What can we learn from serial celebrity break-ups, billionaire bust-ups, misbehaving spouses, pants-on challenged politicos and the ever-shifting landscape of divorce law? Question is, "What CAN'T we learn"? With latte in hand and clicky finger at the ready, dive in for the best in divorce news, views, gossip, and buzz – assembled below for your reading pleasure.
Our current contributors are Jill Brooke, Maureen Dempsey, Naomi Dunn, and Linda Lee.

Chances are you’ve read about people trapped in unhappy marriages
because they couldn’t sell their home, or couples whose lifestyles took
a nosedive when they divorced.
Well, this weekend The New York Times ran an interesting story about real estate facilitating divorce!
For a number of years, Michele Kleier, a realtor on the Upper East Side
of Manhattan, had a client who called her regularly to check on the
price she could list her 9-room co-op for.
When the market was at its peak, the woman planned to divorce her husband, sell the apartment and live on her share of the profits.
This client
went through with her plan, and now lives in a California condo, where
she raves about the weather and revels in the distance she put between
herself and her ex. “The real estate market allowed her to buy her
freedom,” says Kleier.
Brokers and attorneys alike agree that the red-hot New York City real
estate market has opened up a world of possibilities for unhappy
couples. Up until 2006, it wasn’t that unusual to see home prices rise
20 or 30 percent a year, and though appreciation has slowed down, sales
and market value haven’t. The price of the average Manhattan apartment
this summer was $1.3 million. And the $3 million apartment is now the
$7 million apartment. Half of that is a lot.
Gary Becker, an economist at the University of Chicago, has studied
survey data and concludes that any couple who see a drastic rise (or
drop) in net worth is at risk of divorce.

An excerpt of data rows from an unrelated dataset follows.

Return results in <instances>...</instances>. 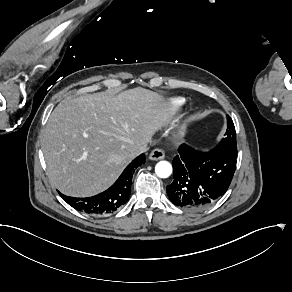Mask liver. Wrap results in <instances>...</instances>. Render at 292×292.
Segmentation results:
<instances>
[{
  "label": "liver",
  "mask_w": 292,
  "mask_h": 292,
  "mask_svg": "<svg viewBox=\"0 0 292 292\" xmlns=\"http://www.w3.org/2000/svg\"><path fill=\"white\" fill-rule=\"evenodd\" d=\"M170 102L137 87L63 100L43 130L41 148L51 183L63 194L90 197L109 188L147 144L168 125Z\"/></svg>",
  "instance_id": "6515ba94"
}]
</instances>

How often have you thought that you’re doing more than your fair share? If you’re a woman with children and a job, plus a golf-playing, TV-watching spouse, probably a lot. It can make you feel so resentful that there are many days when you’d really rather not be married anymore.
Well, you aren’t alone. “Chore wars” are now one of the major factors in divorce, according to sociologist Lynne Prince Cooke at the University of Kent in Cambridge, England.
In a paper she presented to the Council of Contemporary Families, she stated: “I found that couples where the wife earns about 40 percent of the income while the husband does about 40 percent of the housework have the lowest risk of divorce,” she wrote. In contrast, the risk of divorce rises if the husband is the sole earner and the wife is the sole cleaner, or if the opposite is true — the wife brings in more than 80 percent of income and the husband is “Mr. Mom.”
While many husbands agree in theory to the concept of equitably sharing chores and child care, it’s been my experience that they’re long on rhetoric and short on action.